Ocga Illegal Gambling Meaning
Plaintiffs nonetheless assert that the activity in question constitutes an illegal lottery, thus is 'commercial gambling' under OCGA § 16-12-22(a)(6) of Georgia's Criminal Code, and therefore, OCGA § 13-8-3 provides them the right to assert a civil cause of action. Even assuming the activity constitutes an illegal lottery under Georgia law,[2] there was no gambling contract and it follows no 'gambling consideration' for purposes of recovery under OCGA § 13-8-3. See Martin, supra; Thompson, supra, 74 Ga.App. at 427, 39S.E.2d720 (§ 20-505, predecessor to OCGA § 13-8-3, did not authorize recovery of money paid out or lost in operation of lottery).
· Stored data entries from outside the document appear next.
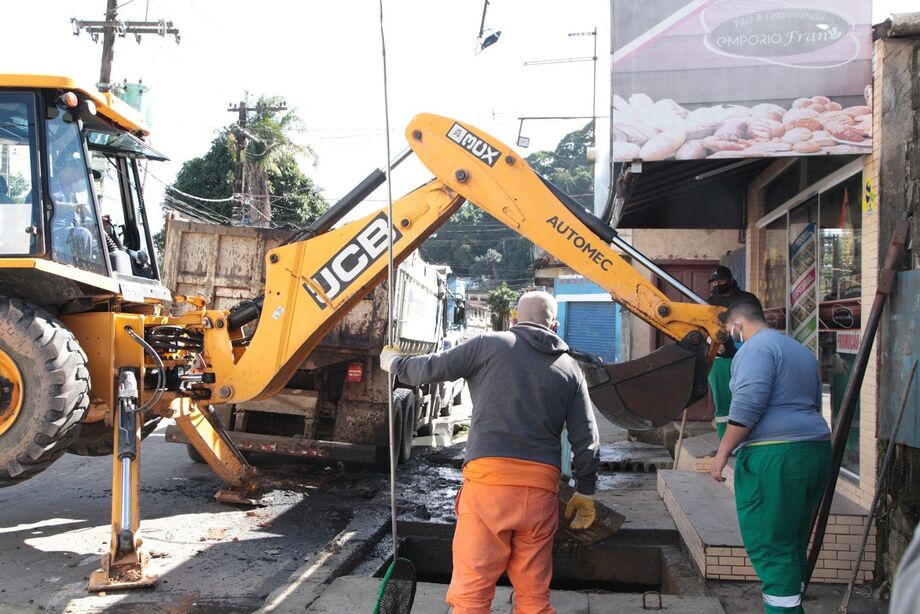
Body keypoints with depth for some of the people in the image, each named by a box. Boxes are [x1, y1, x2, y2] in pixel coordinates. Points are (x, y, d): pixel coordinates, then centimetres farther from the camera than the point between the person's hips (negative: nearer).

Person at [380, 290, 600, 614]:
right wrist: (585, 493, 22)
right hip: (541, 486, 4)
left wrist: (394, 362, 29)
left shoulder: (491, 344, 6)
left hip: (489, 478, -3)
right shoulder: (569, 368, 14)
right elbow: (587, 440, 11)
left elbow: (430, 369, 10)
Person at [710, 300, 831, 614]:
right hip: (816, 450, 10)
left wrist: (722, 452, -12)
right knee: (793, 543, 15)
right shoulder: (801, 350, 22)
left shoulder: (755, 348, -8)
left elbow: (746, 407, -18)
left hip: (775, 457, -10)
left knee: (770, 545, -5)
Nor do we accept plaintiffs' suggestion that the minor alteration in the language of OCGA § 13-8-3(b) from 'gaming consideration' to 'gambling consideration' constituted a change which would abrogate all previous authority interpreting the statute. Nothing in the Code suggests that the change from 'gaming' to 'gambling' was intended to broaden the reach of the civil recovery statute. Indeed, the change is minor. See Black's Law Dictionary which defines 'gaming' as 'the practice or act of gambling.' The 1982 Legislature (and subsequent bodies), with knowledge of the foregoing authority, could have modified OCGA § 13-8-3(b) to expressly include lotteries within its scope; however, it did not do so. Thus, we are guided by the statement of legislative intent in OCGA § 1-1-2 which provides: '[e]xcept as otherwise specifically provided . . . the enactment of this Code . . . is not intended to alter the substantive law in existence.'
Accordingly, we hold that OCGA § 13-8-3(b) does not authorize the filing of a civil suit to recover the text message fees paid by plaintiffs in this case.
Question answered.
All the Justices concur.
NOTES
[1] It was conceded at oral argument that defendants no longer offer the Lucky Case Game to residents of Georgia.
[2] Although we do not reach the question of whether the activity involved in this case constitutes a 'lottery,' we note that the law has consistently excluded lotteries from the scope of OCGA § 13-8-3(b) and its predecessor statutes and Acts. See Lasseter v. O'Neil, supra at 829, 135S.E.78 (Acts of 1764 and 1765 'did not authorize suits to recover money . . . paid out on account of losses by lotteries or transactions in the nature of lotteries'); Thompson v. Ledbetter, 74 Ga.App. 427, 39S.E.2d720 (1946) (Code did not authorize suits for recovery of money paid on account of lotteries); Moore v. Atlanta Athletic Club, 79 Ga.App. 41, 52S.E.2d628 (1949) (applying Thompson).